• [Objectif du travail]: Recopiez sans rien changer le passage de l'extrait sur le romantisme français qui va de « Contrairement à une » à « Vichy, Seuil, 1992). ».

Contrairement à une idée trop souvent répandue, le romantisme français ne s’achève pas en 1848, même si l’échec rapide de la Seconde République ouvre une période de désenchantement dans ce courant littéraire ; le romantisme se poursuit en effet jusqu’à la mort de Victor Hugo en 1885. C’est donc pratiquement l’ensemble du XIXe siècle qui est concerné par cette enquête. Comme on le sait, la France a été, en 1791, le premier pays au monde à émanciper les juifs. Dès lors, ils se sont intégrés dans la société au point de devenir, à partir de la chute du Second Empire, ces « fous de la République » décrits par Pierre Birnbaum (Histoire politique des juifs d’Etat de Gambetta à Vichy, Seuil, 1992).
De nombreux stéréotypes Cette émancipation et cette intégration progressive ne se sont pas faits pour autant de façon linéaire et elles ont rencontré au contraire de nombreuses oppositions. La littérature romantique rend compte de ces dernières à travers de nombreux stéréotypes. Mais elle ne le fait jamais de façon monolithique et Nicole Savy en montre au contraire toute la diversité sur la base de multiples exemples. Tout s’organise d’abord à travers la réception et l’utilisation d’une vaste production littéraire, allant de Skakespeare (Le Marchand de Venise) à Walter Scott. Dans la France catholique du début du XIXe siècle, il existe en effet un anti-judaïsme chrétien qui remonte au Moyen Age, pour qui les juifs « déicides » constituent un corps étranger à la patrie et spécialisé dans les métiers du commerce et de l’usure. Nicole Savy montre combien les romantiques sont fortement influencés par cet héritage intellectuel. Puis à partir des années 1820, les premiers pas de l’émancipation des juifs coïncident avec les débuts de la révolution industrielle et aussi l’apparition des idées socialistes : Saint-Simon, Fourier, Proudhon mais aussi Alphonse Toussenel qui occupe une place essentielle dans la construction d’un antisémitisme à gauche. Dès lors se développe, à gauche comme à droite, un antisémitisme assimilant le capitalisme et son essor à une affaire juive. Il se produit alors un « effet Rothschild » dont on trouve des illustrations, d’ailleurs très diverses, chez Chateaubriand, Alfred de Vigny ou Delphine de Girardin ; toutefois, d’autres écrivains – Stendhal et davantage encore Alexandre Dumas – ont une vision des juifs beaucoup plus positive. Cet antisémitisme romantique va souvent de pair avec la passion pour l’Orient, si forte dans ce courant littéraire de 1810 à 1850, comme on le voit chez Lamartine et Théophile Gautier ; Edward Saïd avait déjà pointé ce lien entre antisémitisme et orientalisme dans son grand ouvrage(1). Nicole Savy traite aussi du stéréotype du juif errant, figure extrêmement populaire au XIXe siècle. On le trouve chez Chateaubriand, Edgar Quinet, mais aussi de façon positive chez Eugène Sue qui s’en prend fondamentalement aux Jésuites ainsi que chez Alexandre Dumas.
À partir des années 1860, la montée de la pensée racialiste, qui devient prédominante deux décennies plus tard, suscite un antisémitisme nouveau qui n’est pas sans influencer certains. Mais pas tous. George Sand a manifesté toute sa vie un « anti-judaïsme d’humeur » qui ne lui a pas posé de problèmes ; toutefois Nicole Savy souligne que cet état d’esprit s’est atténué dans ses dernières œuvres.

• [Données enregistrées]:
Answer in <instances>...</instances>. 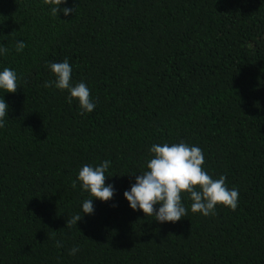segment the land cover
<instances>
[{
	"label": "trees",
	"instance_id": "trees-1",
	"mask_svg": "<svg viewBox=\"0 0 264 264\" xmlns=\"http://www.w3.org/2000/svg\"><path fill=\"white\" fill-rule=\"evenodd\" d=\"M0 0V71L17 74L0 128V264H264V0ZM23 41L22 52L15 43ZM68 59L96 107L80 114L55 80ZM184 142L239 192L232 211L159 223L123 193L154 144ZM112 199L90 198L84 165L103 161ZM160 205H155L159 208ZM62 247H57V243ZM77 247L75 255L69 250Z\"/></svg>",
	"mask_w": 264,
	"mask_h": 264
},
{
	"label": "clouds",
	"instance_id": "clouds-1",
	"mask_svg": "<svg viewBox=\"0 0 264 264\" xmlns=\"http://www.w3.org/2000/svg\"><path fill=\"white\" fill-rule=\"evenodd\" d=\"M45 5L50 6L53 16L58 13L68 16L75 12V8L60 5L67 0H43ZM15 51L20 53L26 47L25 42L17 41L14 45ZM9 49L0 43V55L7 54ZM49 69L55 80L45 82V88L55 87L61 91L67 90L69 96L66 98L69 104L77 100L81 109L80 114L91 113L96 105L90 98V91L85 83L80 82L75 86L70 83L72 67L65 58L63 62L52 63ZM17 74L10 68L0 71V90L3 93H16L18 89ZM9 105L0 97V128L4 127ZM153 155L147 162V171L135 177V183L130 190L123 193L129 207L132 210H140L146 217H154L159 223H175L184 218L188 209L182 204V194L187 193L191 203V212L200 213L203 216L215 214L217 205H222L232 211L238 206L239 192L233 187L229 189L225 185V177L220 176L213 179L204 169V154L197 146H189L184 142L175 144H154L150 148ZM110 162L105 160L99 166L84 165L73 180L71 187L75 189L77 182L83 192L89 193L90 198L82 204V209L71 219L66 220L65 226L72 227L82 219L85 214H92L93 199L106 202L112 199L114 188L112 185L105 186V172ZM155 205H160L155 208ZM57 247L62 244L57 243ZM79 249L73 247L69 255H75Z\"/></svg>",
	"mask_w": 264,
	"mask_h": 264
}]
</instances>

• [Réponse rédigée]:
Contrairement à une idée trop souvent répandue, le romantisme français ne s’achève pas en 1848, même si l’échec rapide de la Seconde République ouvre une période de désenchantement dans ce courant littéraire ; le romantisme se poursuit en effet jusqu’à la mort de Victor Hugo en 1885. C’est donc pratiquement l’ensemble du XIXe siècle qui est concerné par cette enquête. Comme on le sait, la France a été, en 1791, le premier pays au monde à émanciper les juifs. Dès lors, ils se sont intégrés dans la société au point de devenir, à partir de la chute du Second Empire, ces « fous de la République » décrits par Pierre Birnbaum (Histoire politique des juifs d’Etat de Gambetta à Vichy, Seuil, 1992).